Notre pays s’est engagé pour le montant de 50 millions € par an pour la période 2013-2020. Cet engagement a expiré le 31 décembre 2020. Une nouvelle promesse de financement, plus équitable, doit donc être adoptée le plus vite possible avant la fin de l’année entre le gouvernement fédéral et les gouvernements régionaux.
Quelle serait le montant d’une juste contribution de la Belgique ?
Selon des calculs effectués par le CNCD-11.11.11 sur base des capacités financières de notre pays et de notre degré de responsabilité, il ressort qu’une contribution équitable belge atteindrait au moins 500 millions €/an.
500 millions ! Est-ce un montant réaliste ?
Oui…
- …si on regarde le RNB de notre pays !
Le financement climat international est aujourd’hui une goutte d’eau du RNB : la Belgique dépense actuellement environ 0,02 % de son revenu national brut pour le financement climat international (Act Alliance 2021). - … si on compare à nos pays voisins !
Si on compare les contributions au financement climat des pays membres de l’Union européenne, tous nos voisins sans exception font mieux que nous. Ainsi, la France donne 0,06 % de son RNB au financement climat, le Luxembourg 0,07. - …si on regarde les sommes dépensées par la Belgique dans les énergies fossiles !
En Belgique, selon le SPF Finances, c’est 13 milliards d’euros qui sont dépensés annuellement en subventions directes et indirectes aux énergies fossiles.
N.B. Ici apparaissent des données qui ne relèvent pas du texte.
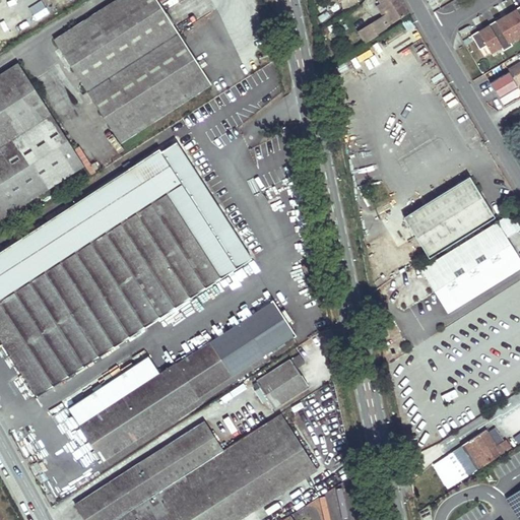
[(157,0),(115,0),(55,39),(121,142),(211,83),(157,0)]
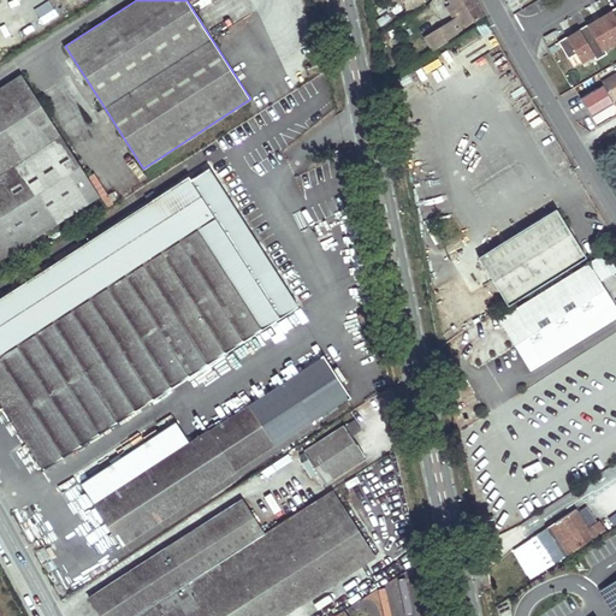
[(449,0),(452,4),(458,13),(466,25),(484,15),(474,0),(449,0)]
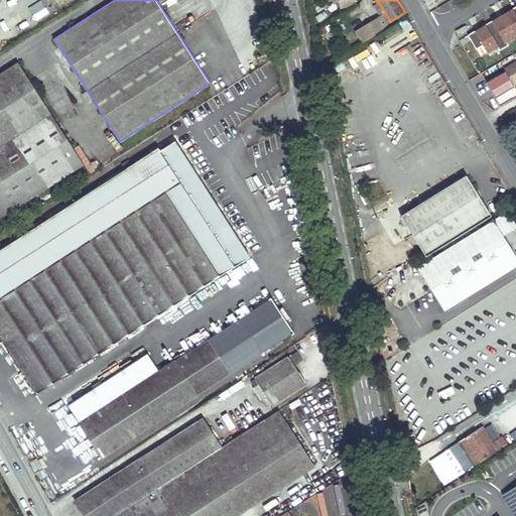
[(379,3),(374,6),(379,14),(384,11),(379,3)]
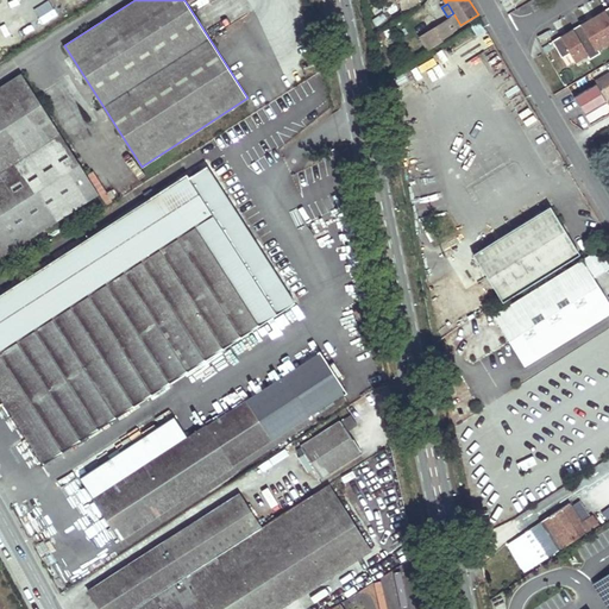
[(552,42),(563,57),(571,52),(576,61),(586,55),(590,60),(601,54),(597,48),(608,41),(608,7),(604,11),(604,12),(582,25),(582,24),(572,30),(573,31),(562,37),(562,36),(552,42)]
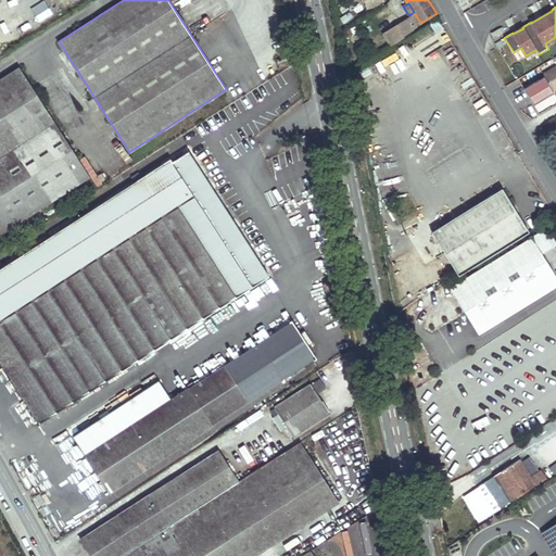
[(397,24),(382,34),(390,45),(405,35),(404,34),(411,29),(406,23),(400,27),(397,24)]
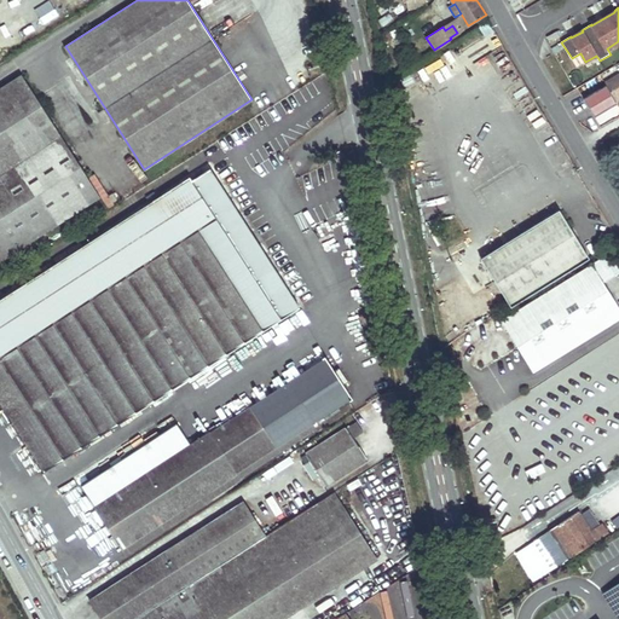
[(615,102),(618,99),(618,74),(605,84),(606,86),(584,99),(595,116),(617,104),(615,102)]
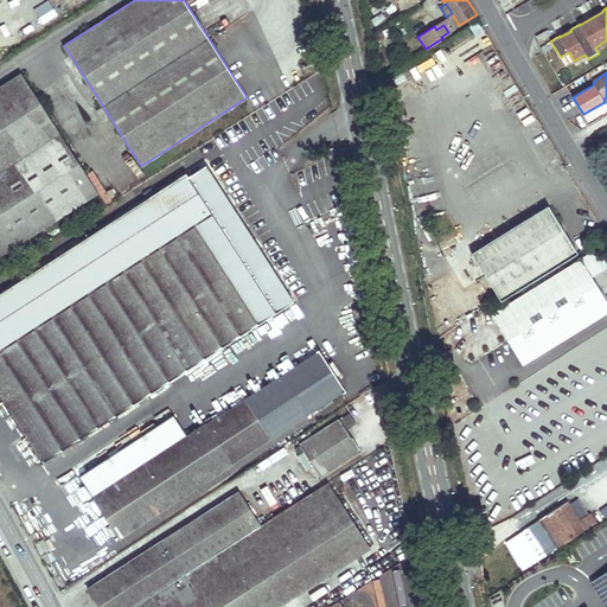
[(21,74),(0,87),(0,256),(98,193),(21,74)]
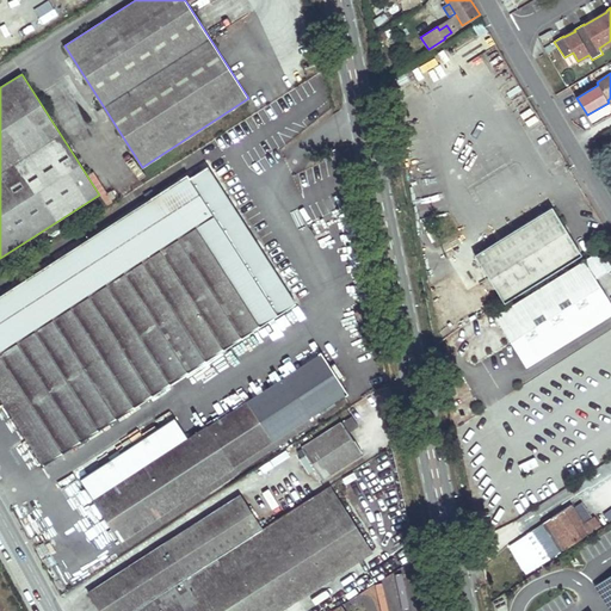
[(190,178),(187,174),(0,294),(0,396),(44,466),(296,304),(208,166),(190,178)]
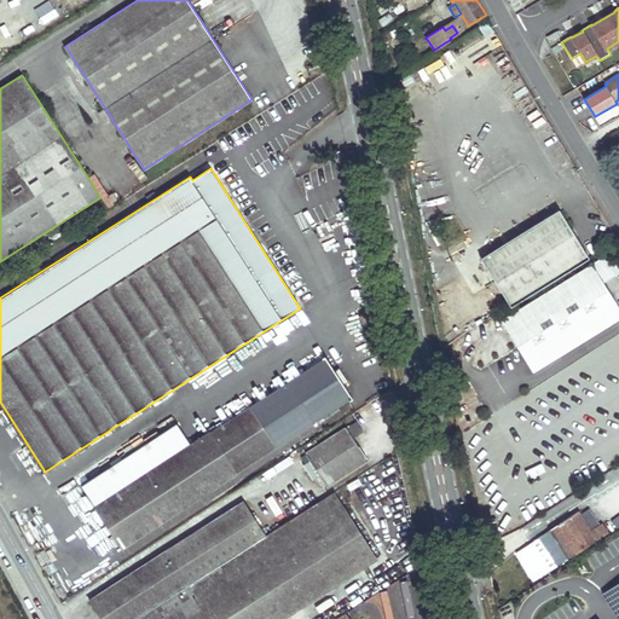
[(481,258),(510,306),(589,258),(560,209),(481,258)]
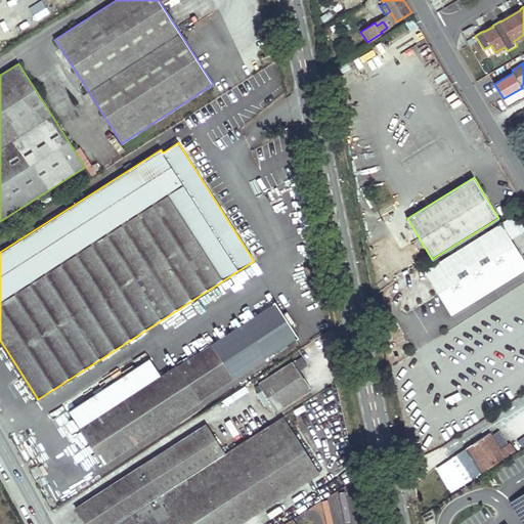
[(523,208),(521,204),(513,208),(515,212),(523,208)]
Ce rapport établit qu’au niveau fédéral, l’Etat soutient (majoritairement de manière indirecte) des énergies très émettrices de gaz à effet de serre, tels que le gaz naturel, le mazout, le diesel… Un exemple ? La TVA réduite sur les services aériens ou maritimes ou encore le système des voitures de société et les cartes carburant.
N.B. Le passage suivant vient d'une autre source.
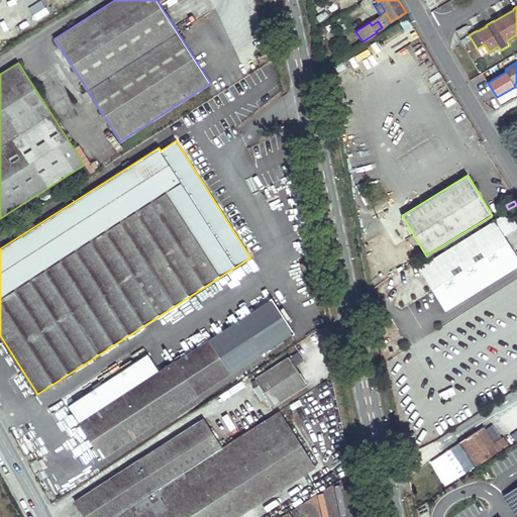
[(516,266),(516,254),(506,238),(516,232),(506,217),(420,272),(445,311),(516,266)]
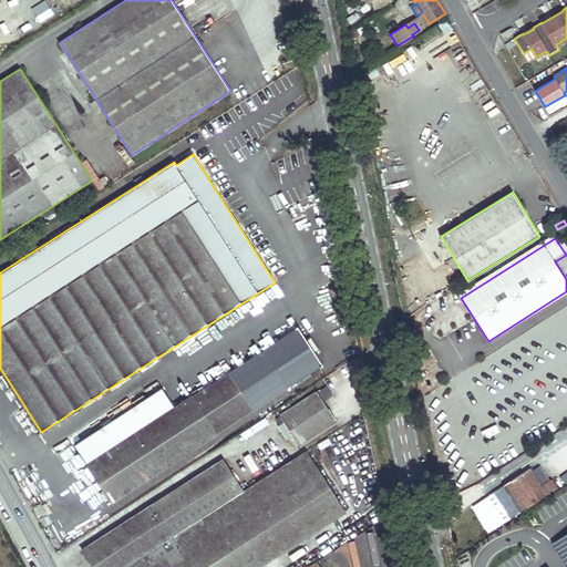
[(466,320),(453,298),(430,312),(434,320),(442,334),(466,320)]
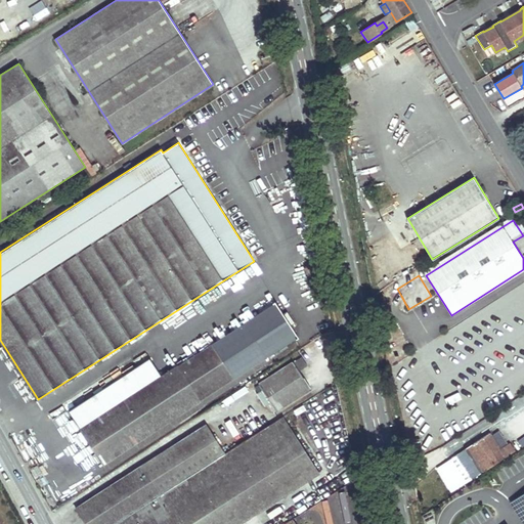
[(401,296),(398,298),(405,310),(408,309),(401,296)]
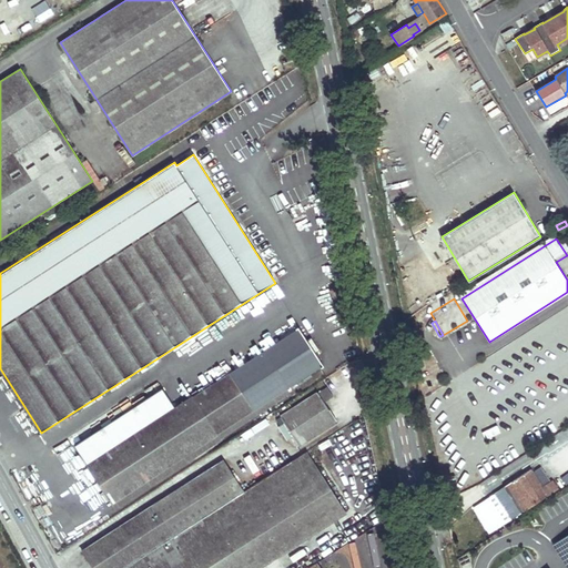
[(295,327),(296,328),(174,408),(162,388),(74,445),(80,454),(87,465),(111,501),(321,366),(323,365),(314,352),(306,340),(297,326),(295,327)]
Si ces aides publiques vont non seulement à l’encontre des objectifs climatiques que s’est fixée la Belgique, elles sont également largement supérieures aux besoins en termes de financement climat. 500 millions d’euros par an représente en effet une contribution largement inférieure (26 fois moins !) à celle allouée chaque année aux énergies fossiles en Belgique. - …si on regarde l’argent qui dort
Les revenus issus du marché ETS (le système d’échange de quotas carbone de l’Union européenne) que la Belgique reçoit chaque année, à échelle de plusieurs centaines de millions par an. Il y a aujourd’hui environ 775 millions d’euros qui dorment sur ce compte et qui pourraient largement venir alimenter la contribution belge au financement climat international. Seul bémol : ce fonds est bloqué, en attente d’un accord entre les différents ministres du climat pour répartir les objectifs climatiques entre eux !
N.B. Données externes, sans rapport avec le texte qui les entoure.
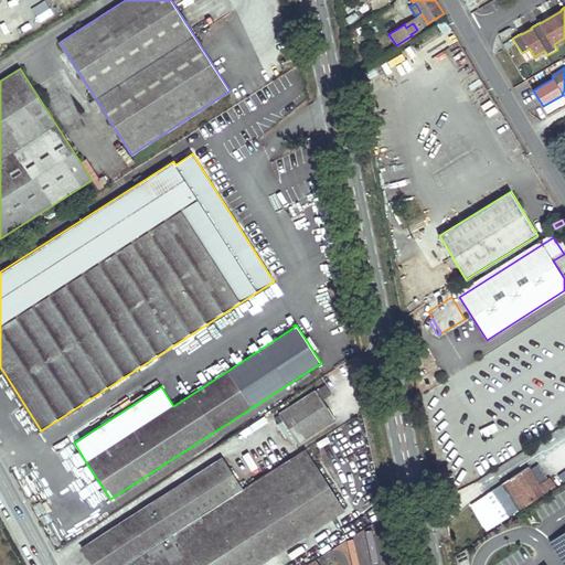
[(312,350),(317,347),(309,334),(305,338),(312,350)]
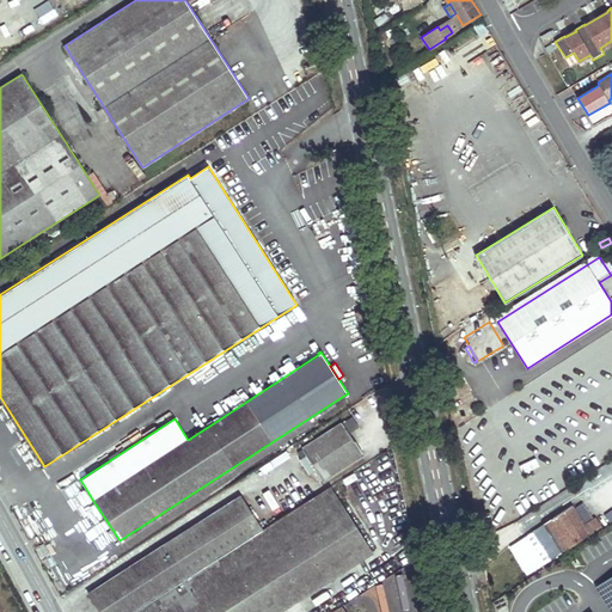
[(346,395),(120,540),(124,549),(239,475),(237,472),(348,399),(346,395)]
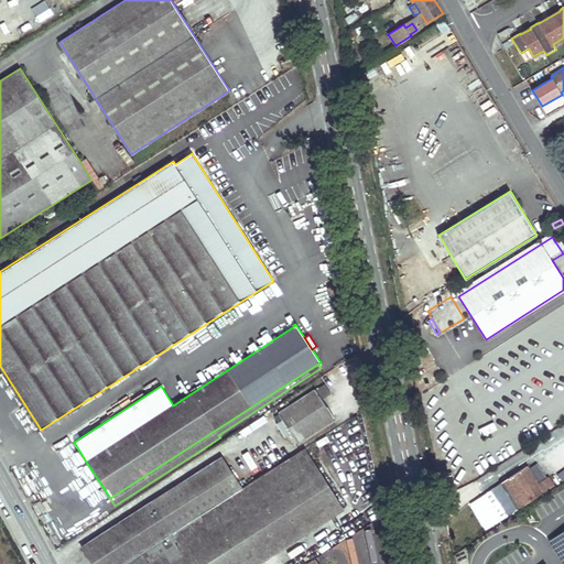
[(332,392),(325,383),(279,413),(297,441),(334,418),(322,399),(332,392)]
Que demande exactement le CNCD-11.11.11 aux représentant·e·s politiques ?
La Belgique doit adopter une nouvelle contribution au financement climat international. Cela veut dire que l’État fédéral et les trois Régions doivent
- S’accorder sur un nouvel engagement de la Belgique pour le financement climat, qui doit être inscrit dans un Accord de coopération (dit de « Burden sharing », càd de répartition des efforts climatiques entres les entités compétentes). Ce montant devrait être d’au moins 500 millions par an.
- Chacun respectivement budgétiser (dès 2022 pour le budget 2023) un engagement financier plus important que ces dernières années, pour assurer de contribuer au nouvel engagement national.
Ces engagements doivent être additionnels au budget de la coopération au développement (additionnalité). C’est d’ailleurs l’engagement pris dans la déclaration du gouvernement fédéral. Par ailleurs, ces engagements doivent continuer de privilégier un financement pour l’adaptation avec une attention particulière pour les pays les plus vulnérables.